The road outside The Soul in New Town’s Action Area III, once a smooth, peaceful stretch, has turned into a disaster zone for the residents of the 700-odd flats inside the residential complex.
“It looks like a war zone,” said Arjun Chatterjee, a clinical microbiologist and infectious disease specialist. “The road was dug up one-and-a-half years ago and left like this. After heavy rains, water fills every pothole, mosquitoes breed everywhere and dengue cases are rising. Streetlights don’t work, there are 25 aggressive stray dogs, and we cannot step out after dark. Is this how a smart city treats its people?”
The residents are caught between the NKDA (New Kolkata Development Authority) and the Rajarhat Chandpur panchayat. Though water supply and garbage collection is managed by the NKDA, the road between the complex and the NKDA 3E market is lying in disrepair.
Emails, social media tags, photographs and videos from the area have left the authorities unmoved.
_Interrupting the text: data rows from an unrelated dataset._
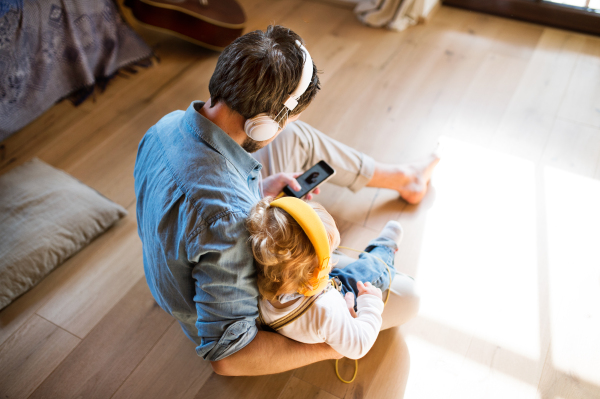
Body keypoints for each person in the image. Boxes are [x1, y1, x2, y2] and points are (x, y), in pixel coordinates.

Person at [134, 25, 435, 376]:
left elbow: (199, 199)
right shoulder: (228, 222)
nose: (280, 128)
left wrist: (258, 192)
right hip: (221, 305)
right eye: (280, 120)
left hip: (188, 254)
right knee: (408, 297)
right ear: (259, 125)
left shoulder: (164, 126)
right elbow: (228, 358)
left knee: (293, 135)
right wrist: (334, 342)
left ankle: (401, 177)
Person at [247, 196, 404, 360]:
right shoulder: (327, 310)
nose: (331, 261)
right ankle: (385, 248)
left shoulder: (262, 280)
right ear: (312, 277)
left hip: (304, 304)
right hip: (332, 300)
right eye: (328, 255)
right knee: (368, 269)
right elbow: (360, 344)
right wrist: (371, 304)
For many, the situation has caused physical and financial harm. “My car’s suspension has broken twice because of this road,” said medical professional Subhabrata Roy. “During monsoon, I almost fell off my bike and could have broken my leg.” Feeling helpless, residents even tried filling potholes with soil themselves. “But without proper material it became more dangerous,” Roy added. “We are not road engineers. Why are we doing the government’s work?”
Corporate employee Sanirbandha Chowdhury put it bluntly: “Leaving the complex feels like entering hell. Travel, transport, even crossing the road has become risky. Hundreds of families live here. Festivals become a nightmare because it is next to impossible for us to bring in the idol and then take it back out without damage on the treacherous road.”
An architect by profession, resident Saumya Chakrabarti explained the road outside the complex is part of an arterial corridor meant to connect to the airport and Vedic Village.
It was dug up for underground utilities and never resurfaced. “Only the Sapoorji stretch was repaired because it is high-traffic,” he said. “Towards us, not a single road roller has come. This is a failure in planning. There should have been an end-to-end tender where the same agency cuts the road, lays the pipes and restores the surface. Instead, agencies pass the buck around and the road is never finished.”
Chakrabarti said the situation reflects “institutional apathy”. Informal markets and car repair shops encroach the road, forcing vehicles into dangerous gaps. “Even the NKDA market built beside us has to use this broken road,” he said. “How can this so-called smart city of Kolkata have the most unsmart road? We pay taxes. A proper road is not a privilege. It is a basic human right.”
Families with young children are terrified. “I have two babies, aged two and four,” said IT programme manager Sayak Roy. “Even with car seats, the jolts are so bad they could fall. Illegal parking by roadside eateries makes it worse. Wheel alignment gets damaged every few months.”
Some now regret buying homes. “If I had known, I would never have bought a flat here,” said IBM professional Sudip Das. “I saw an SUV’s axle break. I fear inviting guests because they may not reach safely.